E assim é, de facto. No relatório pericial perguntava-se: São 547 ou 567 os recibos passados a clientes constantes da listagem do Fisco do Distrito de Coimbra que estão registados na contabilidade do SP?

E a resposta dos peritos foi que:
«De acordo com a listagem de recibos, foram 807 os recibos emitidos até 31/12/1995, sendo 592 do Distrito de Coimbra e 215 fora do Distrito»

Por conseguinte, a MMª juiz «a quo» tem razão ao dar como não provado que “Em Coimbra foram passados 547 recibos e não 567”

E como nas alíneas B1 h) e B1 i) das conclusões o recorrente parte de um número total de recibos emitidos (547) inferior ao efectivamente apurado, os sub números da alínea B1 h) não têm qualquer aderência à realidade, não podendo por isso, figurar nos factos provados.

3º erro de facto:
Na alínea B1 f) diz o recorrente
«O Tribunal erra ao não dar como provada a existência de 20 casos no distrito de Coimbra a quem foi apenas passado um recibo que incluía o valor da entrada inicial e o do pagamento final (alínea c) dos factos não provados). Esses casos constam do Documento 11, deles resultando não ter existido desdobramento do pagamento, tendo sido facturado um valor único pela prestação do serviço. Esses 20 casos referidos, estão incluídos entre os 30 constantes do relatório de peritagem onde se explicita o n.º de recibo, a data, o valor e o serviço prestado, considerando-se ter sido facturado um valor único para a prestação do serviço, pelo que do confronto do documento 11 com o relatório da peritagem na parte citada, resulta comprovada existência de (pelo menos) vinte casos em que foi passado um recibo único pela prestação total do serviço final»

No quesito n.º 6º a) perguntava-se aos Srs. Peritos:
Digam os senhores peritos se, perante a contabilidade do sujeito passivo têm por segura a existência das seguintes situações:
a) 20 casos de clientes no distrito de Coimbra a quem se passou um único recibo englobador da entrada inicial e da remuneração média do serviço admitido pelo Fisco (73 contos)?

E a resposta foi que:
«Foram assim detectados 30 casos de clientes do Distrito de Coimbra, a quem se passou um único recibo no período considerado, e esse recibo não estava ligado com entrada inicial…» (fls. 395)
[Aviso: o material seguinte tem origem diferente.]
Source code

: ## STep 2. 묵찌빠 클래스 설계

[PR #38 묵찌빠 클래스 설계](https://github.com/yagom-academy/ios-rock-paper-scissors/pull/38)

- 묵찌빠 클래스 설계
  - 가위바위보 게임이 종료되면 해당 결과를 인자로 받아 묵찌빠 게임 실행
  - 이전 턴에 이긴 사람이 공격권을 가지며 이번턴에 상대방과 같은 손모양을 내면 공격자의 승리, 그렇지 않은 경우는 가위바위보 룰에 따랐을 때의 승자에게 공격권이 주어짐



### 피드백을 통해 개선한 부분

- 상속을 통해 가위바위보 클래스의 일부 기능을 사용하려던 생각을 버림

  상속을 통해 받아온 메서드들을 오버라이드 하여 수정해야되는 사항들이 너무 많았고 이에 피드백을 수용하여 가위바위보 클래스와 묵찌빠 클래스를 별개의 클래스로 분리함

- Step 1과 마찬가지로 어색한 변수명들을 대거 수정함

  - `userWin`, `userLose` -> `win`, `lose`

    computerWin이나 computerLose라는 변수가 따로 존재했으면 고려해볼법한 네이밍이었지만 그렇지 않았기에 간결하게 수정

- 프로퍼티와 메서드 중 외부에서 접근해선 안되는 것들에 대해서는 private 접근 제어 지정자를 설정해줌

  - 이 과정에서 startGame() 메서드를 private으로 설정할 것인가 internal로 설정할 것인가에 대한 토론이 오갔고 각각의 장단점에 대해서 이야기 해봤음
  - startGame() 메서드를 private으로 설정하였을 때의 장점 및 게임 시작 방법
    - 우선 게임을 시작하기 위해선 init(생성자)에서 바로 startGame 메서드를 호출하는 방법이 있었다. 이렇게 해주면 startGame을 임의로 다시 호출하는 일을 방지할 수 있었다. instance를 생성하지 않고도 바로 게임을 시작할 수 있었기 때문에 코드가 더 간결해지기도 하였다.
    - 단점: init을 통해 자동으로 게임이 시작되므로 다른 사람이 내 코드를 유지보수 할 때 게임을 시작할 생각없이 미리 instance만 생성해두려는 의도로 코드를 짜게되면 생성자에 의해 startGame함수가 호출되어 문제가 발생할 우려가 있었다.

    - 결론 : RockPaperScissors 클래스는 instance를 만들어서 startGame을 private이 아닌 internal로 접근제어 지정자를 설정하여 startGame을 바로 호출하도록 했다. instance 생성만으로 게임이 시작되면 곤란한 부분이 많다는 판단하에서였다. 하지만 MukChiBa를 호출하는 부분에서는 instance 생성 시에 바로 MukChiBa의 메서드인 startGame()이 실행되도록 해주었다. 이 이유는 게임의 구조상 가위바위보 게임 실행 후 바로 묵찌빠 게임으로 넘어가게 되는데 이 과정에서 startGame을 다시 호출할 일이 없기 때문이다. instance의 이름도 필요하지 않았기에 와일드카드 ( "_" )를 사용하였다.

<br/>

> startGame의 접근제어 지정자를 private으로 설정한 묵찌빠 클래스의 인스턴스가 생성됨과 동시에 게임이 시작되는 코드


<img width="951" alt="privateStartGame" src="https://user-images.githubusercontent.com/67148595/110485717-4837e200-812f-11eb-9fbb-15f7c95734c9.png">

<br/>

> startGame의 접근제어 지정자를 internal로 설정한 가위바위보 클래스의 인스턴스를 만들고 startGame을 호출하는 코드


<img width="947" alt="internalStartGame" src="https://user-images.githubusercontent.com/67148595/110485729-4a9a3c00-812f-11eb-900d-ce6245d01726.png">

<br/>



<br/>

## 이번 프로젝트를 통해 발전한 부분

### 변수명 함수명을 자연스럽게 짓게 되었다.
N alínea c) dos factos não provados, a MMª juiz « a quo» registou que
b) No distrito de Coimbra, há 20 clientes a quem foi passado um único recibo englobando os 10 contos de entrada e os 73 contos médios finais

Tendo em conta o relatório dos Exmos. Peritos, afigura-se-nos que este facto deverá ser alterado. E isto por duas razões: uma relativa aos factos alegados e a outra referente à resposta dos Srs Peritos.

Na petição inicial diz o impugnante nos arts 42º e 43º o seguinte:
42º
O Fisco contou 138 clientes a quem foram repetidos recibos, sendo 111 no distrito de Coimbra e 27 fora do distrito.
43º
Ora, eles são mais, pois:
- há casos de clientes a quem se passou um único recibo que englobou os 10 contos de entrada + os 73 contos (médios) finais, no distrito de Coimbra e que são 20 (Doc. 11);

Como se vê, o Impugnante defendia que os (20) clientes de Coimbra a quem se passou um único recibo englobava os 10 contos de entrada mais os 73 contos (médios) finais.

Os Srs. peritos detectaram 30 casos de clientes no Distrito de Coimbra a quem se passou um único recibo, sem ligação com a entrada inicial.
Se os peritos detectaram 30 casos a quem se passou um único recibo, os vinte estão obviamente incluídos neste número.

Por isso, o facto não provado deve ser eliminado e passar a facto provado com a seguinte redação:

J) Em pelo menos vinte casos foi passado um recibo único pela prestação total do serviço final no distrito de Coimbra.

4º Erro de facto.
Na conclusão B1 g) o recorrente conclui que
«O tribunal erra ao dar por não provado na alínea e): “No escritório de Mangualde eram 32 os clientes com processos resolvidos”, confrontando com o que resulta do documento n.º 12 e do relatório de peritagem na parte (fls. 489) em que enumera os mesmos casos referidos naquele documento como pagamentos finais».

No quesito n.º 6º perguntou-se aos Srs. Peritos:
6º Digam os senhores peritos se, perante a contabilidade do sujeito passivo têm por segura a existências das seguintes situações:
c) 32 casos no escritório de Mangualde em que não foi cobrada entrada inicial?

A resposta dos Exmos. Peritos (a fls. 396 e não 489 como por lapso refere o recorrente) foi que:
Expurgados os recibos atribuídos ao escritório de Mangualde, em que se verificava a inscrição de EI (Entrada inicial), apuraram-se 121 recibos emitidos, a 80 clientes, conforme mapa seguinte: (seguindo-se uma tabela com a identificação dos clientes, morada, número do recibo, data, valor e assunto tratado).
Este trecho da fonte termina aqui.